Segment Open

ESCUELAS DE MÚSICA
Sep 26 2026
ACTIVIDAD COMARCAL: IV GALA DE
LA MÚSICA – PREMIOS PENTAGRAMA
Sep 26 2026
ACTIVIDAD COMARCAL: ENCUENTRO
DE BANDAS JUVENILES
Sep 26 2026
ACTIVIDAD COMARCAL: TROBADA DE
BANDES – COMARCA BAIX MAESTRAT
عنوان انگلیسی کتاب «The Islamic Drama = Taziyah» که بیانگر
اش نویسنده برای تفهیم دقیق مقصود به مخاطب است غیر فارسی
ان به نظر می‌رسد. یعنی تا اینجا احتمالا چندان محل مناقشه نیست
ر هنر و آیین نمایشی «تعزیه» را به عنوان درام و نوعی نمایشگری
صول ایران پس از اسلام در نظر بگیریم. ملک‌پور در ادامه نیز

Segment Closed
Segment Open

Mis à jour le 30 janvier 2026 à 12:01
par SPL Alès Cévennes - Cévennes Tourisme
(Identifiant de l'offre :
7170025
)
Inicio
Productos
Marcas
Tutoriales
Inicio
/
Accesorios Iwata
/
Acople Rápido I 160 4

Segment Closed

WORK REQUEST: Take the stretch of lines above from the one containing "عنوان انگلیسی کتاب" through the one containing "صول ایران پس" and repeat it exactly, adding no other line.

SOLUTION FOR THIS PROBLEM:
عنوان انگلیسی کتاب «The Islamic Drama = Taziyah» که بیانگر
اش نویسنده برای تفهیم دقیق مقصود به مخاطب است غیر فارسی
ان به نظر می‌رسد. یعنی تا اینجا احتمالا چندان محل مناقشه نیست
ر هنر و آیین نمایشی «تعزیه» را به عنوان درام و نوعی نمایشگری
صول ایران پس از اسلام در نظر بگیریم. ملک‌پور در ادامه نیز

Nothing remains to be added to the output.